> _What the exercise asks_
Copy the listing below line for line, starting at the very beginning and ending after the line that contains "вы могли купить". Leave out the pictures.

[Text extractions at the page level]
········

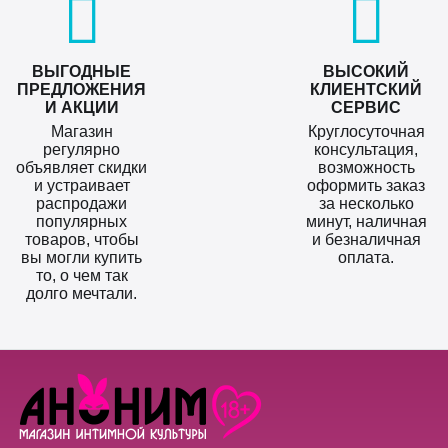
ВЫГОДНЫЕ
ВЫСОКИЙ
ПРЕДЛОЖЕНИЯ
КЛИЕНТСКИЙ
И АКЦИИ
СЕРВИС
Магазин
Круглосуточная
регулярно
консультация,
объявляет скидки
возможность
и устраивает
оформить заказ
распродажи
за несколько
популярных
минут, наличная
товаров, чтобы
и безналичная
вы могли купить
оплата.
то, о чем так
долго мечтали.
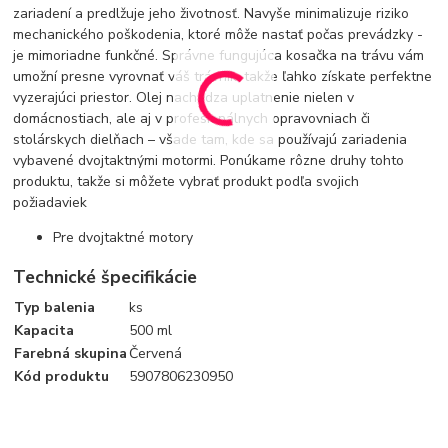
zariadení a predlžuje jeho životnosť. Navyše minimalizuje riziko
mechanického poškodenia, ktoré môže nastať počas prevádzky -
je mimoriadne funkčné. Správne fungujúca kosačka na trávu vám
umožní presne vyrovnať váš trávnik, takže ľahko získate perfektne
vyzerajúci priestor. Olej nachádza uplatnenie nielen v
domácnostiach, ale aj v profesionálnych opravovniach či
stolárskych dielňach – všade tam, kde sa používajú zariadenia
vybavené dvojtaktnými motormi. Ponúkame rôzne druhy tohto
produktu, takže si môžete vybrať produkt podľa svojich
požiadaviek
Pre dvojtaktné motory
Technické špecifikácie
Typ balenia
ks
Kapacita
500 ml
Farebná skupina
Červená
Kód produktu
5907806230950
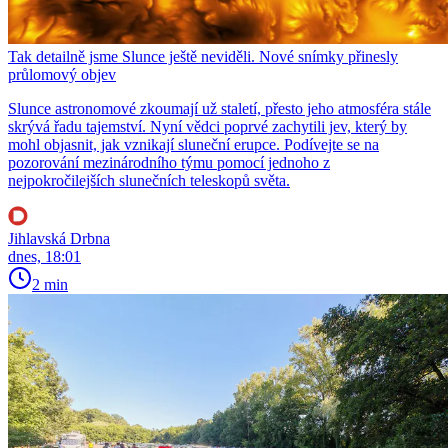
Tak detailně jsme Slunce ještě neviděli. Nové snímky přinesly
průlomový objev
Slunce astronomové zkoumají už staletí, přesto jeho atmosféra stále
skrývá řadu tajemství. Nyní vědci poprvé zachytili jev, který by
mohl objasnit, jak vznikají sluneční erupce. Podívejte se na
pozorování mezinárodního týmu pomocí jednoho z
nejpokročilejších slunečních teleskopů světa.
Jihlavská Drbna
dnes, 18:01
2 min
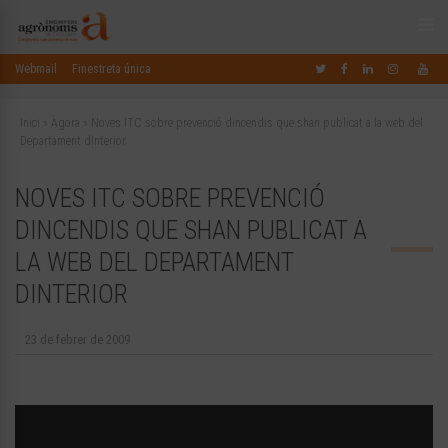
Webmail
Finestreta única
Inici
»
Àgora
»
Noves ITC sobre prevenció dincendis que shan publicat a la web del
Departament dInterior
NOVES ITC SOBRE PREVENCIÓ
DINCENDIS QUE SHAN PUBLICAT A
LA WEB DEL DEPARTAMENT
DINTERIOR
23 de febrer de 2009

········

> _Result_
ВЫГОДНЫЕ
ВЫСОКИЙ
ПРЕДЛОЖЕНИЯ
КЛИЕНТСКИЙ
И АКЦИИ
СЕРВИС
Магазин
Круглосуточная
регулярно
консультация,
объявляет скидки
возможность
и устраивает
оформить заказ
распродажи
за несколько
популярных
минут, наличная
товаров, чтобы
и безналичная
вы могли купить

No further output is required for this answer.